Could you set down every entry exactly as it stands, without the images?
────
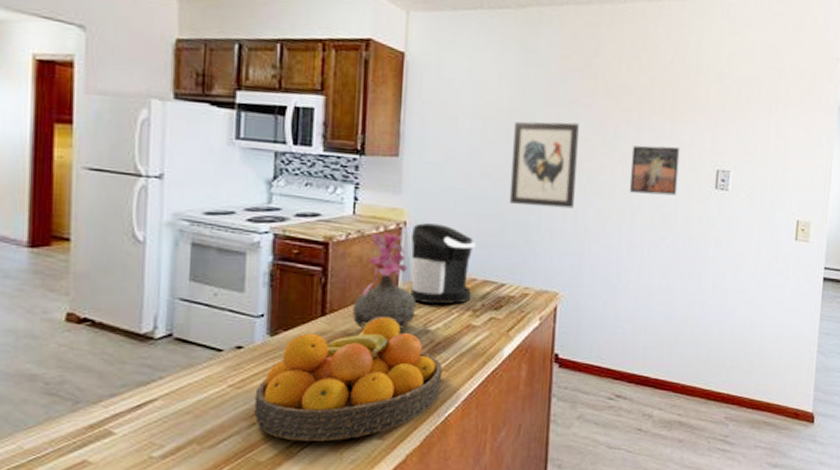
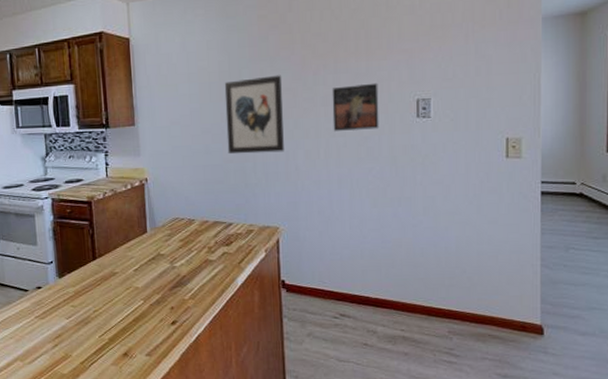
fruit bowl: present [254,316,442,441] -> none [54,257,190,358]
vase: present [353,233,416,330] -> none [115,189,163,269]
coffee maker: present [410,223,476,305] -> none [152,177,205,245]

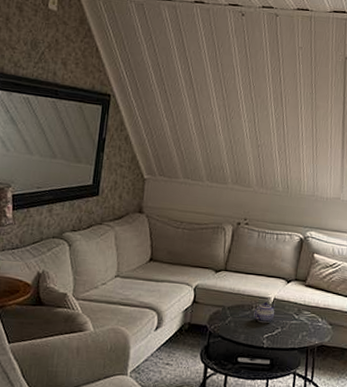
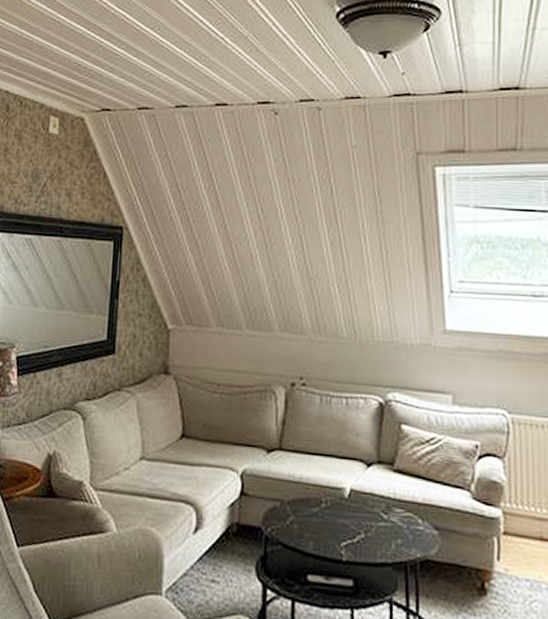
teapot: present [253,301,276,324] -> none [324,493,354,526]

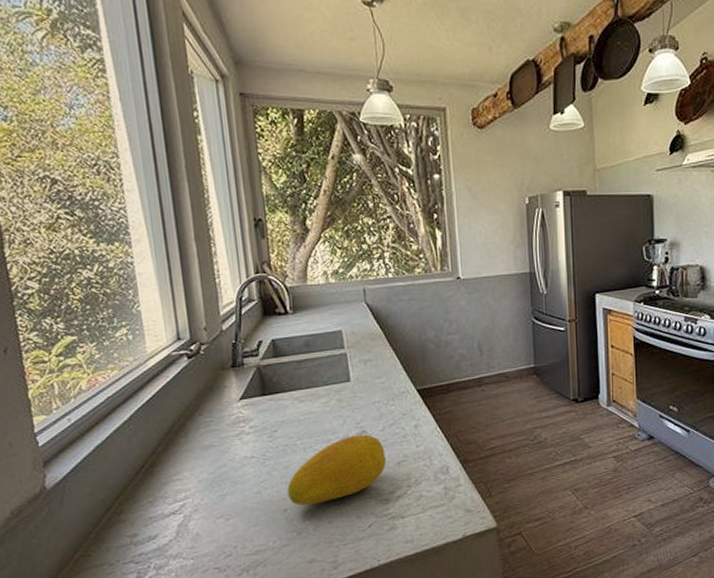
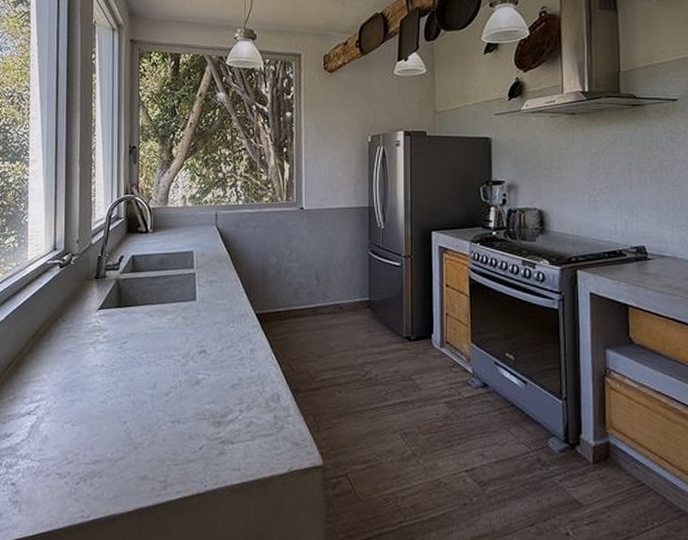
fruit: present [287,434,386,505] -> none [129,353,221,420]

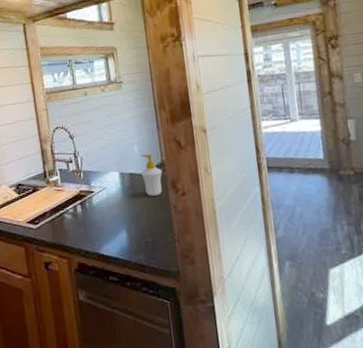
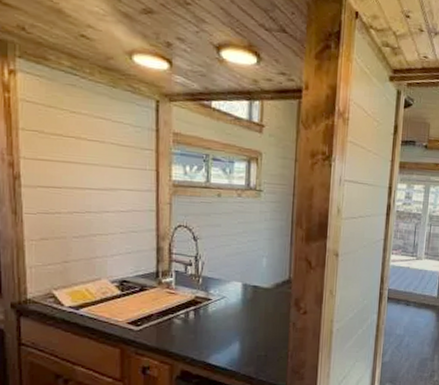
soap bottle: present [140,153,162,196] -> none [266,268,288,311]

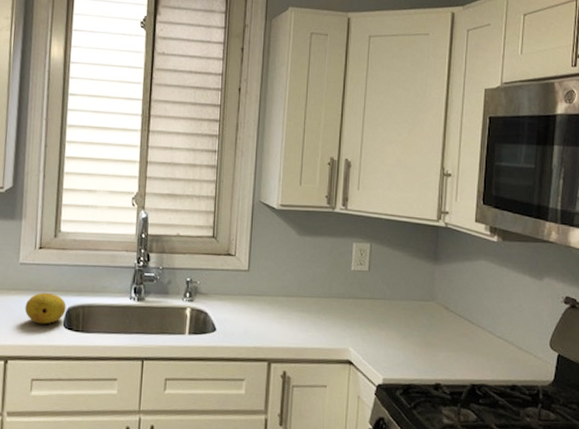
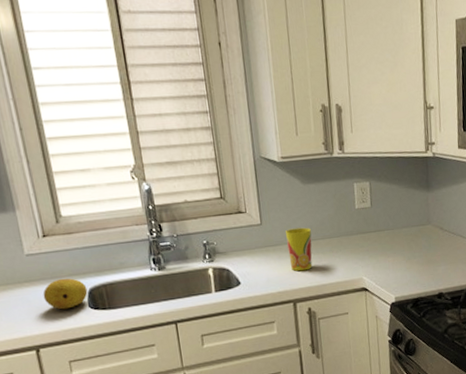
cup: none [271,280,299,329] -> present [286,227,313,272]

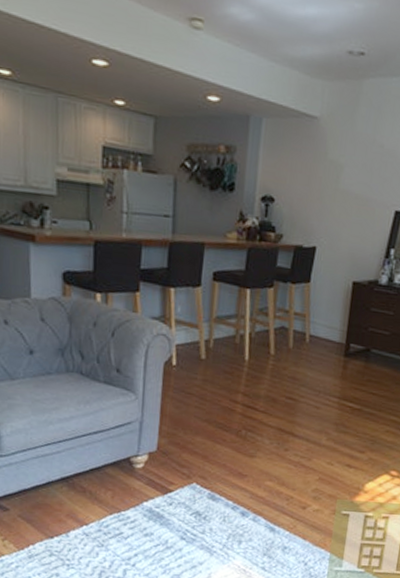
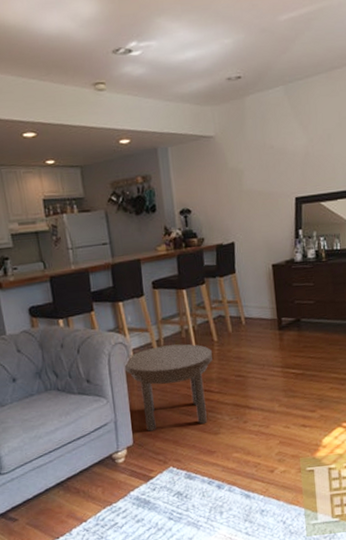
side table: none [162,347,266,444] -> present [124,344,214,432]

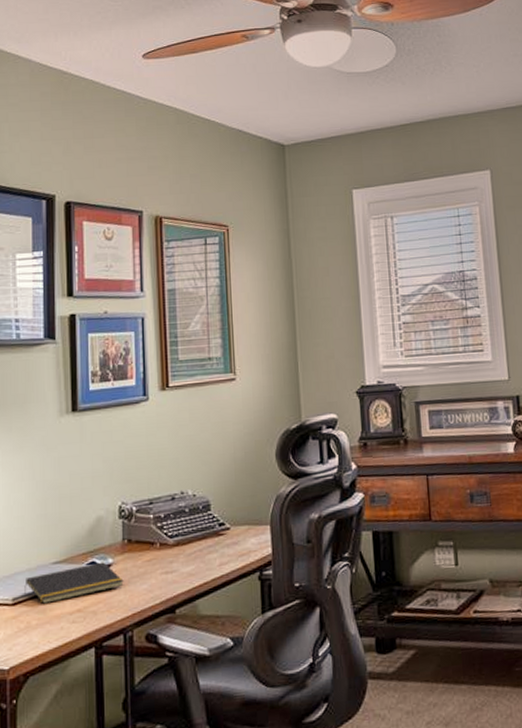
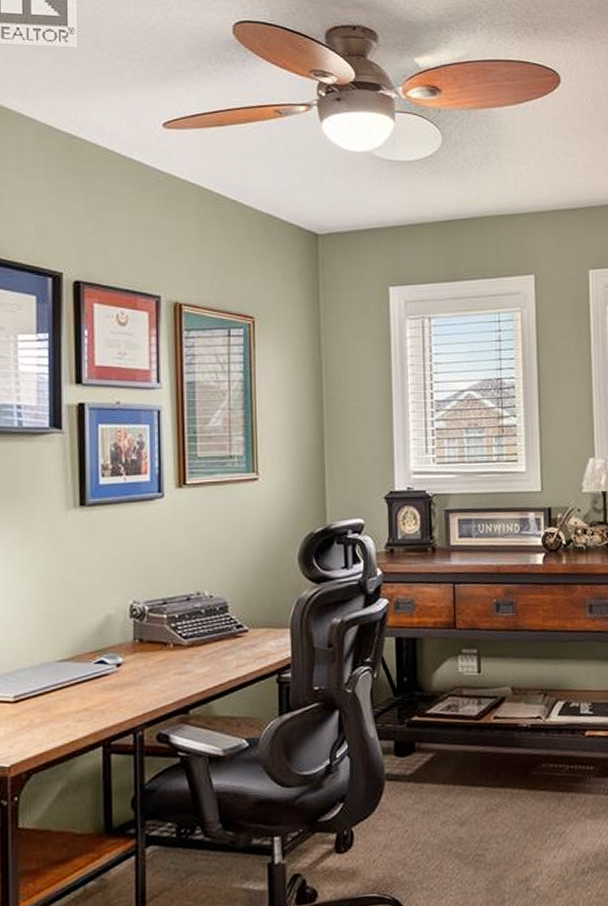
notepad: present [24,562,124,605] -> none [27,661,134,703]

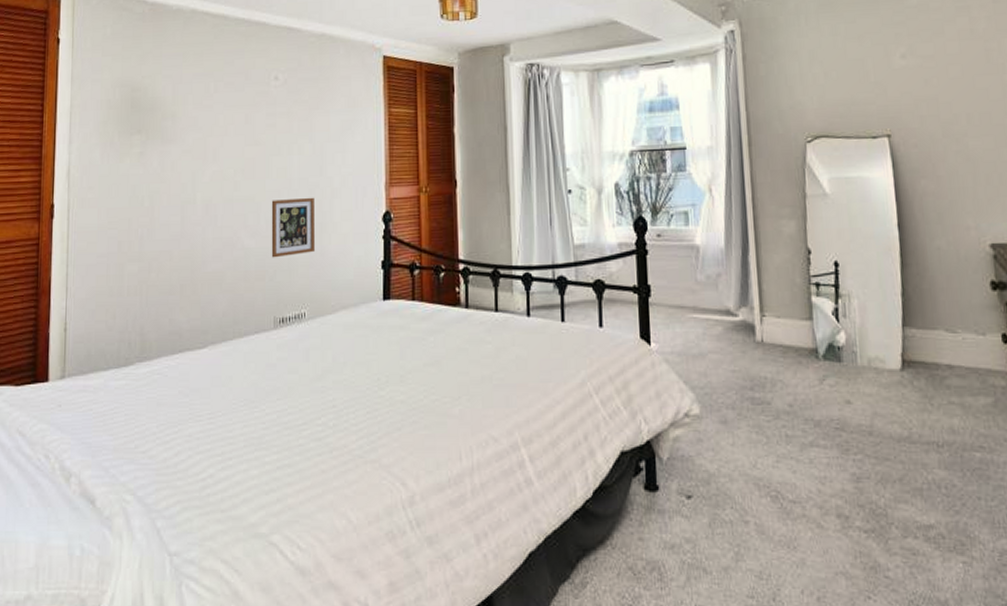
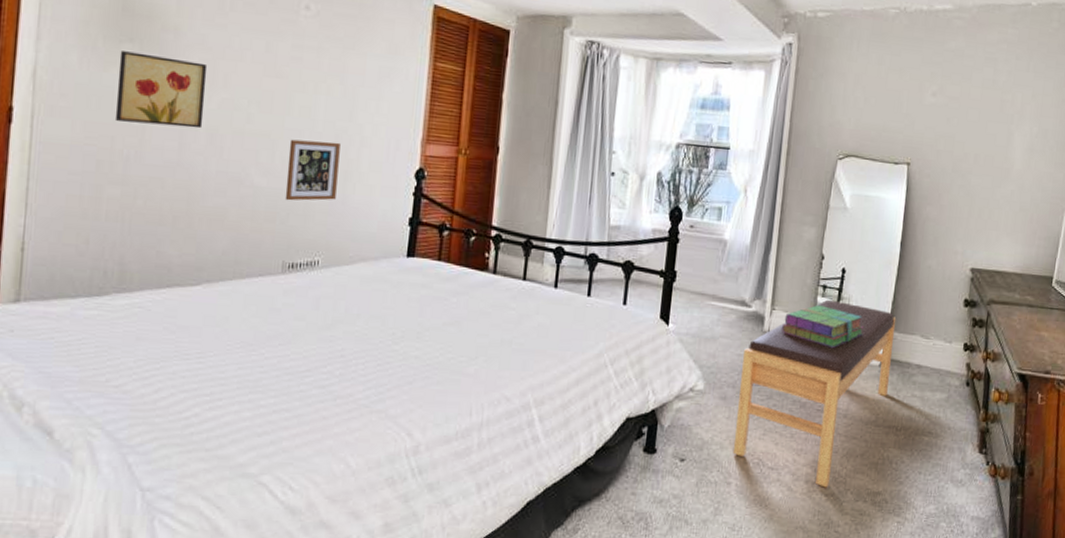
wall art: none [130,141,200,204] -> present [114,51,208,129]
bench: none [738,298,917,523] -> present [732,299,897,488]
stack of books: none [777,306,874,353] -> present [782,305,864,348]

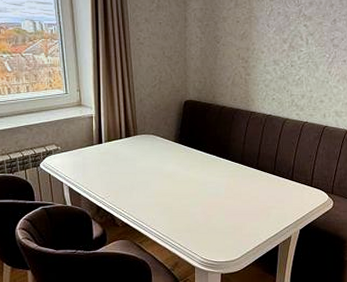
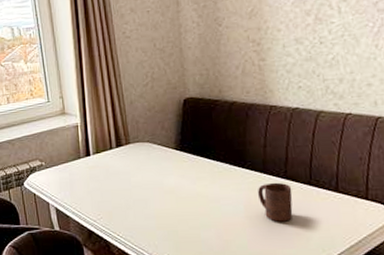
cup: none [235,171,261,202] -> present [257,182,293,222]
────
* [Response to this task]
fruit bowl: present [254,316,442,441] -> none [54,257,190,358]
vase: present [353,233,416,330] -> none [115,189,163,269]
coffee maker: present [410,223,476,305] -> none [152,177,205,245]

teapot: present [253,301,276,324] -> none [324,493,354,526]

fruit: present [287,434,386,505] -> none [129,353,221,420]

soap bottle: present [140,153,162,196] -> none [266,268,288,311]

cup: none [271,280,299,329] -> present [286,227,313,272]

side table: none [162,347,266,444] -> present [124,344,214,432]

notepad: present [24,562,124,605] -> none [27,661,134,703]

wall art: none [130,141,200,204] -> present [114,51,208,129]
bench: none [738,298,917,523] -> present [732,299,897,488]
stack of books: none [777,306,874,353] -> present [782,305,864,348]

cup: none [235,171,261,202] -> present [257,182,293,222]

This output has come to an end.